ワイドショー番組の司会をやってるらしいホンジャマカさんとか、ロンドンブーツさんとか、あとだれだろ。その手の人たちにはゆくゆくは立候補、のような野心があると聞いたことがあるが、どうだろう。言っちゃ悪いけど出れば出るほど逆効果なんじゃないか。嵐の桜井くんなら応援するかもしれないけど。

ていうか、私のような地上で最も世事に疎い部類の人間が政治を云々すること自体、かつては考えようがなかった。本気で独裁考える国は真っ先にネット遮断する。だけど日本では絶対不可能。全世代で暴動が起きる。ネットつなぎっぱで独裁とか、笑うしかない状況の「ナチスにならえ政権」なのだとも思う。

でも「アルキメデス点さえ確立できれば」と書いたのは(弱めの)希望でもあるが(強めの)懸念でもある。「野党という職業、批判者というなりわい」の人たちが気がかりだ。アルキメデス点は頑丈な一点じゃないとまずいんじゃないの。柔道の背負投でいえば投げる側の肩骨。そこが弱くちゃ投げられない。

でも、それ難しいに決まっている。「自由でありたい」という願いがあるからこその「野党という職業、批判者というなりわい」なのだろうし、「自由であること」と「頑丈な一点になること」「アルキメデス点を形成すること」とは、あまり深く考えなくても、互いに矛盾するだろうなと分かるようでもある。

最近も、強行採決間近みたいな状況になって、「今それやる?」と言いたくなるようなSEALDsさん批判のようなのがあったのをまるで遠い昔のことのように思い出す。将来ある学生たちをアルキメデス点にするわけにはいかないよ。彼らに夢ある将来を残すためにおっさんおばさんが肩骨にならなくちゃ。

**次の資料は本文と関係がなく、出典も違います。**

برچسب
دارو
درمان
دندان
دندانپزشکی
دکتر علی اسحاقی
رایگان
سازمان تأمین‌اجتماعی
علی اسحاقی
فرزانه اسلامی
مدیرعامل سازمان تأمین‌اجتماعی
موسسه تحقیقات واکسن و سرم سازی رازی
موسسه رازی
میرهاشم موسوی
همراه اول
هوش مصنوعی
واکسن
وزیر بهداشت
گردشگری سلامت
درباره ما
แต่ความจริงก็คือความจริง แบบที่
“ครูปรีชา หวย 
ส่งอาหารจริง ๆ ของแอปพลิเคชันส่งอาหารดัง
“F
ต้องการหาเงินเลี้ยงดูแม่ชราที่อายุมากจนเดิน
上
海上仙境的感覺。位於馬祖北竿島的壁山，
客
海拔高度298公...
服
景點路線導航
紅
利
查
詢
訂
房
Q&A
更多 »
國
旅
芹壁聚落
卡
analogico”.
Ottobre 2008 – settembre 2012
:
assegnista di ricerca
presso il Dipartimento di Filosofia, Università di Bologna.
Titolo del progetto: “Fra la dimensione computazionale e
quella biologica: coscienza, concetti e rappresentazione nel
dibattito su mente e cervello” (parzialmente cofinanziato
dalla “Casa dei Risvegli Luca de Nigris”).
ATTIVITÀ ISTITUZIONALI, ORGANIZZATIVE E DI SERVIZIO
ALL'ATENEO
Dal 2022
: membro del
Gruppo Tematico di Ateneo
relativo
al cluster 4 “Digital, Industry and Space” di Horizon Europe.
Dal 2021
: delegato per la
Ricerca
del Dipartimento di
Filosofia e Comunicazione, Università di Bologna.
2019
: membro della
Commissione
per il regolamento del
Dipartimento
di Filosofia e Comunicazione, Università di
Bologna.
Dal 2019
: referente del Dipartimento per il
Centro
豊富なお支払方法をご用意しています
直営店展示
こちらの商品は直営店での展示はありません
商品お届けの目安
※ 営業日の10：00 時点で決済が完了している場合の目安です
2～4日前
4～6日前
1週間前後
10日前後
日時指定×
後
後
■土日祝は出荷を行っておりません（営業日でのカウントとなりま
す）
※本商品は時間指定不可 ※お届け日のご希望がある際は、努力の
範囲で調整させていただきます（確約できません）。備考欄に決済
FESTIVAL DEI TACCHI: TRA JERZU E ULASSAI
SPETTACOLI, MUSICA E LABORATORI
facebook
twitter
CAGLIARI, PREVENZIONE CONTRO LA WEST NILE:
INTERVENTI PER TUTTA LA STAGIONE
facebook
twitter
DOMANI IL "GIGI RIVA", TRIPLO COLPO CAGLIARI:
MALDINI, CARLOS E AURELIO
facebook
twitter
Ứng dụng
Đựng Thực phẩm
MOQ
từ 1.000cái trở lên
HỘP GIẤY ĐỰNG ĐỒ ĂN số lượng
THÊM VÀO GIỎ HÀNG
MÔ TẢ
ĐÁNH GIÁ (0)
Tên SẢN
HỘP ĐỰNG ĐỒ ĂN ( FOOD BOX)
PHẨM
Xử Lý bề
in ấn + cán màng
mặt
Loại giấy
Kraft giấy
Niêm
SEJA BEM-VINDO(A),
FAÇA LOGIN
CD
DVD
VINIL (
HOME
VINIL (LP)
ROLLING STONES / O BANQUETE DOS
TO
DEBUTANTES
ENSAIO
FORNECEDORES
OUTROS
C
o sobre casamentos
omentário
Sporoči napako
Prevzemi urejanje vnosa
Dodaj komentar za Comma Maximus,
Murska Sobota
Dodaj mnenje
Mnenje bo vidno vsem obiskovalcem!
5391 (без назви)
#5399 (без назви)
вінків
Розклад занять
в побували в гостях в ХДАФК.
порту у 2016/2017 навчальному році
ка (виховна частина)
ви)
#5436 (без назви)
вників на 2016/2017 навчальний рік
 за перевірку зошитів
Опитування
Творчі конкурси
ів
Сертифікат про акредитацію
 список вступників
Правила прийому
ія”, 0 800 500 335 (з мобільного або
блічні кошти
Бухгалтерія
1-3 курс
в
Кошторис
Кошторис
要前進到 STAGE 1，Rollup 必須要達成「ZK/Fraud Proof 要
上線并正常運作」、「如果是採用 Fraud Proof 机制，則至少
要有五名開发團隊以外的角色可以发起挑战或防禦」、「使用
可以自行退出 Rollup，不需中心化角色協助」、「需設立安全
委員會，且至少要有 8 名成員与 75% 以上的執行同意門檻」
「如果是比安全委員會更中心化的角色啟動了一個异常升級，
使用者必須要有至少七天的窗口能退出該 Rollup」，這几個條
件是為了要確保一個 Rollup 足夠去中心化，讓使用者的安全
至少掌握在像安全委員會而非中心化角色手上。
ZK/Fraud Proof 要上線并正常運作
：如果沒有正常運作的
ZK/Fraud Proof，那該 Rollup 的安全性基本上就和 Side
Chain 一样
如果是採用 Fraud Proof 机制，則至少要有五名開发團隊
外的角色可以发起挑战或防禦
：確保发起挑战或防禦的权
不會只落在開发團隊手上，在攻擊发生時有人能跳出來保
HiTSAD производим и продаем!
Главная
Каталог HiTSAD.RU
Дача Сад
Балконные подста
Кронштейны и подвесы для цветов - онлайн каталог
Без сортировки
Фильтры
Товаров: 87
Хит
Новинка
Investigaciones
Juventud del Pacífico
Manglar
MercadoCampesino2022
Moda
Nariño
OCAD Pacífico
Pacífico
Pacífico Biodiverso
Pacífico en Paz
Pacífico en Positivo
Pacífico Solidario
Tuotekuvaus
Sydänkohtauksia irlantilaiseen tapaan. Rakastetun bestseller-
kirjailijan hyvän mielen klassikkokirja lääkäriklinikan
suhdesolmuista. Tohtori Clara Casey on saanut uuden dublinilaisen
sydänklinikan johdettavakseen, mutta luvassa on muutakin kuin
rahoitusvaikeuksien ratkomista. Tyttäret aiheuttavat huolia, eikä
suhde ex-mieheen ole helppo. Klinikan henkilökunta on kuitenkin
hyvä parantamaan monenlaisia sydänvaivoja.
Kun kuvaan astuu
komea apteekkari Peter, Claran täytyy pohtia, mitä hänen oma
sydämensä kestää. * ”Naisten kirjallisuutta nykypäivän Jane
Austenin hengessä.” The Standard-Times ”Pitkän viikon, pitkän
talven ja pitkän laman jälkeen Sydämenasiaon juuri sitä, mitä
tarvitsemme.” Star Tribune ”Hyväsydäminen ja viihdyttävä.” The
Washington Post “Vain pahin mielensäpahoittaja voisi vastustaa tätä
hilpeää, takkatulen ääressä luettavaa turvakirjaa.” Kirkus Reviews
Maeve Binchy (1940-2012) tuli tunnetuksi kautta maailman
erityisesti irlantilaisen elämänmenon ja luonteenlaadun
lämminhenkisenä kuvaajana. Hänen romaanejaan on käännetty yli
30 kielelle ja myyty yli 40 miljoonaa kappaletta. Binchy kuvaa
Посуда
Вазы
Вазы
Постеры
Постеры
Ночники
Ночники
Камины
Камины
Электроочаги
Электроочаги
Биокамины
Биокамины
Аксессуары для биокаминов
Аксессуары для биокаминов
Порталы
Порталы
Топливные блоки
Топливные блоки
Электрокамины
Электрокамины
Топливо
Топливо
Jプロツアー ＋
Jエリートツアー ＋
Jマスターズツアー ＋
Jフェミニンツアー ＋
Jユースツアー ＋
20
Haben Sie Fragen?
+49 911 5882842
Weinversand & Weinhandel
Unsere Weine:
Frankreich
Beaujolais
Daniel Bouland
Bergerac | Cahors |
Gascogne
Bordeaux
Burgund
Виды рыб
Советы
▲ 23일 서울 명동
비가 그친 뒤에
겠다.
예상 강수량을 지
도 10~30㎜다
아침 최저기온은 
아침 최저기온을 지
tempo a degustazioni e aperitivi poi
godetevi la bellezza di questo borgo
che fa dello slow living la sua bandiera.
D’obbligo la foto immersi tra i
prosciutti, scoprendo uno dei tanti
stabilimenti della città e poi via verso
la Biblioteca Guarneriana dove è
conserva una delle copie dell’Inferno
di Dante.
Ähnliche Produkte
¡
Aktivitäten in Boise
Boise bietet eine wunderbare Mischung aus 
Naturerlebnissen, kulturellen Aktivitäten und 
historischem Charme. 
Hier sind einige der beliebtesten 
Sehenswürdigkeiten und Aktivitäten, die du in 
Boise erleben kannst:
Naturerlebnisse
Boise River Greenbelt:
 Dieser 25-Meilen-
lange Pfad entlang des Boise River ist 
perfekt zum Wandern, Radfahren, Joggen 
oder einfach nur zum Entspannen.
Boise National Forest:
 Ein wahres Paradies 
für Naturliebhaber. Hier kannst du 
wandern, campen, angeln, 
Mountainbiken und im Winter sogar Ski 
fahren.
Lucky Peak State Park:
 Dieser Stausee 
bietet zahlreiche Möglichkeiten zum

テレビに洗脳されず、「野党という職業、批判者というなりわい」の人たちに依存せず、将来ある若者を犠牲にしないで彼らに夢ある将来を残すために取り組めるのはネットしかないんじゃないかというのが私の忸怩たる思い。たかがネット、されどネット。「ネットしか」ではなく「ネットこそ」。絶望禁止。